**SUPPLIED MATERIAL:**

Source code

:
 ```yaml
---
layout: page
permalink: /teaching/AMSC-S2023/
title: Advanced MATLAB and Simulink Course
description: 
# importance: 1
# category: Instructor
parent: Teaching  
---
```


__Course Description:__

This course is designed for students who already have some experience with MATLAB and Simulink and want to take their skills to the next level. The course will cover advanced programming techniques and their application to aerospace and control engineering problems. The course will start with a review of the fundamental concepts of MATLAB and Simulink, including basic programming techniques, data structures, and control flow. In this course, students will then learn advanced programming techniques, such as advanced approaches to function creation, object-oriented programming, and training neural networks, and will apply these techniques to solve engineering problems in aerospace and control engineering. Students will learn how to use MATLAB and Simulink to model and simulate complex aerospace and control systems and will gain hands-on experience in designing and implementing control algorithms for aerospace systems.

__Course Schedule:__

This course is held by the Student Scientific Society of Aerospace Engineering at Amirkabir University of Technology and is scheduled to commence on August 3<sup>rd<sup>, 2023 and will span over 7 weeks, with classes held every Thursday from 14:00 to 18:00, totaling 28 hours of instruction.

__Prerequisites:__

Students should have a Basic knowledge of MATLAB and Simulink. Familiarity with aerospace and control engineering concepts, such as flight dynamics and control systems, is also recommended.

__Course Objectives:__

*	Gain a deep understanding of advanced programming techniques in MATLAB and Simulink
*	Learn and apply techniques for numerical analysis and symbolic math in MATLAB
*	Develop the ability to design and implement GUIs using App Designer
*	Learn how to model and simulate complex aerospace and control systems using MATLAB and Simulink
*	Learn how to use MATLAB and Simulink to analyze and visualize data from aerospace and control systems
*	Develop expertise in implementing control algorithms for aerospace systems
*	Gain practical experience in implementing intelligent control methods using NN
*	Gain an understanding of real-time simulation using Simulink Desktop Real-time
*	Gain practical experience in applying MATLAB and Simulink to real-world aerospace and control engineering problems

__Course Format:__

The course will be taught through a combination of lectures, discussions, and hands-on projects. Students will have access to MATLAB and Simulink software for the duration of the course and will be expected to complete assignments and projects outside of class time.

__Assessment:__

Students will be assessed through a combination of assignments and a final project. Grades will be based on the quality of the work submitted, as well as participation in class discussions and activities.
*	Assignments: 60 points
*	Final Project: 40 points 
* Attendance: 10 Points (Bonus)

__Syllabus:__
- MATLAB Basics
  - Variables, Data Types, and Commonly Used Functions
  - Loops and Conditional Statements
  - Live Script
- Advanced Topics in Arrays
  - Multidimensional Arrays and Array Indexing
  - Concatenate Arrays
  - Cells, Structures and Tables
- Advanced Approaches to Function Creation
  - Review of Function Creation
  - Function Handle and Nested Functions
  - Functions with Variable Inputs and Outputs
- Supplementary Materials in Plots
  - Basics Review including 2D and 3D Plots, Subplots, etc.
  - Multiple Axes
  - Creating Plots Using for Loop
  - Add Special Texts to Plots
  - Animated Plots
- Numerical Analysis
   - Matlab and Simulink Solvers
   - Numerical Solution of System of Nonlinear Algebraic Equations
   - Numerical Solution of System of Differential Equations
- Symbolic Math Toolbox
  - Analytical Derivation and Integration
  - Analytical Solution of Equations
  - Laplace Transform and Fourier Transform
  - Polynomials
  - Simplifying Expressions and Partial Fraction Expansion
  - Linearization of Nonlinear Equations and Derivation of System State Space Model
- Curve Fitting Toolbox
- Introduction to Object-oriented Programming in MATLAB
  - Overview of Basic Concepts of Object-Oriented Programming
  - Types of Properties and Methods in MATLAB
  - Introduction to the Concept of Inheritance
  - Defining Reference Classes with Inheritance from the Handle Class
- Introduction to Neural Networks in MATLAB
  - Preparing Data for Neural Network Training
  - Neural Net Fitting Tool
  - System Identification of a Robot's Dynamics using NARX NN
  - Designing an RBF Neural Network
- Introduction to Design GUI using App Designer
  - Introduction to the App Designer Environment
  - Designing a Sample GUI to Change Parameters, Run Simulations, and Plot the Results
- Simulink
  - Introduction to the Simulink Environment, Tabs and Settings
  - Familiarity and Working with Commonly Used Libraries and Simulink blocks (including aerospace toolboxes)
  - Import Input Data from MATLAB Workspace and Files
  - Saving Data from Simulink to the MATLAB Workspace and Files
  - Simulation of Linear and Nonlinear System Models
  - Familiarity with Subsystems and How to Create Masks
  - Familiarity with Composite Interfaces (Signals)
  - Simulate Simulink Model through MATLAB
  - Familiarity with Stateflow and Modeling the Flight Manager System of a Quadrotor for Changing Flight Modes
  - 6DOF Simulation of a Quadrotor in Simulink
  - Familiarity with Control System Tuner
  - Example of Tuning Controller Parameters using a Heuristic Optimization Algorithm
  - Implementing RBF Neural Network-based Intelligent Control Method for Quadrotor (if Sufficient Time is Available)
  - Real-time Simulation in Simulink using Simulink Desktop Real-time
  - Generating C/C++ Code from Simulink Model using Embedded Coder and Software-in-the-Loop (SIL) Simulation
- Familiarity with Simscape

--

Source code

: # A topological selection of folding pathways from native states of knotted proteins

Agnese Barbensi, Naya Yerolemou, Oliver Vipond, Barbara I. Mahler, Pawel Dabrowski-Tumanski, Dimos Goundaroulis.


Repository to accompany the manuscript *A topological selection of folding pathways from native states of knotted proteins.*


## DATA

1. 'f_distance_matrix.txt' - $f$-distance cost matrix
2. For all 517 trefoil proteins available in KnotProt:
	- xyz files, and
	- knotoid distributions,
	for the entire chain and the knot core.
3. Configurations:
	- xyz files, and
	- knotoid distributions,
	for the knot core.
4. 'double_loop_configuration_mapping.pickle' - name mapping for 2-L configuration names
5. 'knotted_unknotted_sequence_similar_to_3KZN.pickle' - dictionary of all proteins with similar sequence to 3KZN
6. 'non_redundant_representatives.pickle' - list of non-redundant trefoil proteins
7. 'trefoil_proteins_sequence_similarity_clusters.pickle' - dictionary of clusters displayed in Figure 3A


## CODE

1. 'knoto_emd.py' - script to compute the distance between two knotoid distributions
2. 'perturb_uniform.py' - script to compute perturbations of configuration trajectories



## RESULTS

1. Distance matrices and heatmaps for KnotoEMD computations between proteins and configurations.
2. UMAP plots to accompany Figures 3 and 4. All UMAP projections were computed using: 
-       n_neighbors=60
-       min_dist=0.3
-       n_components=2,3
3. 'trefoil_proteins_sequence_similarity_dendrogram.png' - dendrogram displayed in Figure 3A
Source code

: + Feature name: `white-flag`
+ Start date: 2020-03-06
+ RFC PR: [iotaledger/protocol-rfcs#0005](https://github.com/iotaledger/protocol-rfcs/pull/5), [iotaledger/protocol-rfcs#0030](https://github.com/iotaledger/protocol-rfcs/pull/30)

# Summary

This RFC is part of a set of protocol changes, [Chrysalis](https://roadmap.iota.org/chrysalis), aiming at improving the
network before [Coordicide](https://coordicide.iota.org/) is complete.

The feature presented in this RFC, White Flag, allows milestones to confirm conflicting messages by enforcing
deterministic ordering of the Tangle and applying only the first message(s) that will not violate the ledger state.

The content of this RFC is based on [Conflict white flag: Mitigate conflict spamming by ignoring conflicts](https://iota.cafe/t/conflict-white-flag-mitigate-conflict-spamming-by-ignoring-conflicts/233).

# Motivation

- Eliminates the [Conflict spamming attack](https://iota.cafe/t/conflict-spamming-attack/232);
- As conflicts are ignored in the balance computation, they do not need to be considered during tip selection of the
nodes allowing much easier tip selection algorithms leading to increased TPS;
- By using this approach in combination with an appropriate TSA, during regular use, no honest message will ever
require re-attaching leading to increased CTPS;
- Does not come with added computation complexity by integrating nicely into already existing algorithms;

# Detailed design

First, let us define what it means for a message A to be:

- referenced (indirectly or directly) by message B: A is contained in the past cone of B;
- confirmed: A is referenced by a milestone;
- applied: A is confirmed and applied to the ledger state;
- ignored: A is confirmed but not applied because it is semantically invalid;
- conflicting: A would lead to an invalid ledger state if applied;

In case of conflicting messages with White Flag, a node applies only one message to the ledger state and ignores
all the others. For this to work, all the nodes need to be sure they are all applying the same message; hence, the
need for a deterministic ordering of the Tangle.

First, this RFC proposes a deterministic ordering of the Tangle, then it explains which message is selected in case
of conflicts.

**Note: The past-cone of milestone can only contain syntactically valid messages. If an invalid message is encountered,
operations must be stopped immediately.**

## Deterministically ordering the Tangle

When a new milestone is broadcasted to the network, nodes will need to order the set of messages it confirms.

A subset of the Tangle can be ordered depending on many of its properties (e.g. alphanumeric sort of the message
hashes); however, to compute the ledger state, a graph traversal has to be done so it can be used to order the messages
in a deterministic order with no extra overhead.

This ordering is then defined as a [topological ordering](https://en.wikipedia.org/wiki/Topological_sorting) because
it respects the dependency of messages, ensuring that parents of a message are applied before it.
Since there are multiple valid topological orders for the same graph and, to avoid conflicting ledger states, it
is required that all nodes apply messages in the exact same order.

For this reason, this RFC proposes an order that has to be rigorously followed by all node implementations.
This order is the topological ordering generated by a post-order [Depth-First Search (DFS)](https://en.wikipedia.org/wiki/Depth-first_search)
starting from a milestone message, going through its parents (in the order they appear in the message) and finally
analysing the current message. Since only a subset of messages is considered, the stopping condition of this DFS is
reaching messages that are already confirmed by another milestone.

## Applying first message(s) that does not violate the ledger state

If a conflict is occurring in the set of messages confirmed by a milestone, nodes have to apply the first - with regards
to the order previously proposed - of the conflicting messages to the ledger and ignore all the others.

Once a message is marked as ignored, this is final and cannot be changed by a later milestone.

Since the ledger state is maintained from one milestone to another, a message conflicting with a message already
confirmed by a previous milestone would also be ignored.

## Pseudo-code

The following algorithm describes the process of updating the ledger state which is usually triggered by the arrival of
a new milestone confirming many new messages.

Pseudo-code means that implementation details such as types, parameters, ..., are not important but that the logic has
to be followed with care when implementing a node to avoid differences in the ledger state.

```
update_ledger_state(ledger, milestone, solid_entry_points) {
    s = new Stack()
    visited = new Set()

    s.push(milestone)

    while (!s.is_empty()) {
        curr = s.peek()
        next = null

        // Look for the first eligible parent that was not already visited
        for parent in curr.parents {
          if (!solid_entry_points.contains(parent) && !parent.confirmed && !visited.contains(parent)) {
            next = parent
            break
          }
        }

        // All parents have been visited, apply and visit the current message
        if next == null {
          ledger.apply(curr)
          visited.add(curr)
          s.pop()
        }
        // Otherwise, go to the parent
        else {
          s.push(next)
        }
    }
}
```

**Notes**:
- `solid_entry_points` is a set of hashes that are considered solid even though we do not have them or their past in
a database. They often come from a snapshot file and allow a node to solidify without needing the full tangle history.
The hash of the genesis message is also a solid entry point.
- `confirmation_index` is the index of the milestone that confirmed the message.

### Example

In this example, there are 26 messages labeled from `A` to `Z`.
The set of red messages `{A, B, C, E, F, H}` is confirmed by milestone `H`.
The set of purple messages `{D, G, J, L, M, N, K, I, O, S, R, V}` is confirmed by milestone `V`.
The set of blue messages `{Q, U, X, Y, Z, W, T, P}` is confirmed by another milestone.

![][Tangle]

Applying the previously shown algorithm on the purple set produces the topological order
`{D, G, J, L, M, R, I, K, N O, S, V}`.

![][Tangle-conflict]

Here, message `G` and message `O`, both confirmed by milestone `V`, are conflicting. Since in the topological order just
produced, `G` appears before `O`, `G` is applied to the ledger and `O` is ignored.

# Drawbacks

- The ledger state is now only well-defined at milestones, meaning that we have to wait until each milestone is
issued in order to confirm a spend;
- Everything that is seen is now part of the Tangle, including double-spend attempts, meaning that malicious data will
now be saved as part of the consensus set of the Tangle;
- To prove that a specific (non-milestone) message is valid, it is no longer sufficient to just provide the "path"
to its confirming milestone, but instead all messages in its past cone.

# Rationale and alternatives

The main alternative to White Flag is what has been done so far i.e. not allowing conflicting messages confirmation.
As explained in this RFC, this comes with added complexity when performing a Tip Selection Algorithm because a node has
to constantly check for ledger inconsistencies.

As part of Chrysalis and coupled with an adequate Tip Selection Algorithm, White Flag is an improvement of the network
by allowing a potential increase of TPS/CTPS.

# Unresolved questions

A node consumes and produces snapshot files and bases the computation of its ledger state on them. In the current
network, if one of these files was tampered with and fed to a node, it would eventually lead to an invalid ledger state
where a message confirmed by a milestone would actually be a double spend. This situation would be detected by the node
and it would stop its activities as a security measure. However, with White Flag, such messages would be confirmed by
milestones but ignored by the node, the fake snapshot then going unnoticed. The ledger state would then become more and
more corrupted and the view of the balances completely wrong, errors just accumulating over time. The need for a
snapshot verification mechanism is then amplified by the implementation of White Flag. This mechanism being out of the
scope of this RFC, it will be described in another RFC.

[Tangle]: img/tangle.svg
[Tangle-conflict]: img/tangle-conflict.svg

**WHAT NEEDS TO BE DONE:** Repeat, exactly as they stand above, the lines from the line with "methods using NN" to the line with "- Variables, Data", both lines included.

**RESULT:**
*	Gain practical experience in implementing intelligent control methods using NN
*	Gain an understanding of real-time simulation using Simulink Desktop Real-time
*	Gain practical experience in applying MATLAB and Simulink to real-world aerospace and control engineering problems

__Course Format:__

The course will be taught through a combination of lectures, discussions, and hands-on projects. Students will have access to MATLAB and Simulink software for the duration of the course and will be expected to complete assignments and projects outside of class time.

__Assessment:__

Students will be assessed through a combination of assignments and a final project. Grades will be based on the quality of the work submitted, as well as participation in class discussions and activities.
*	Assignments: 60 points
*	Final Project: 40 points 
* Attendance: 10 Points (Bonus)

__Syllabus:__
- MATLAB Basics
  - Variables, Data Types, and Commonly Used Functions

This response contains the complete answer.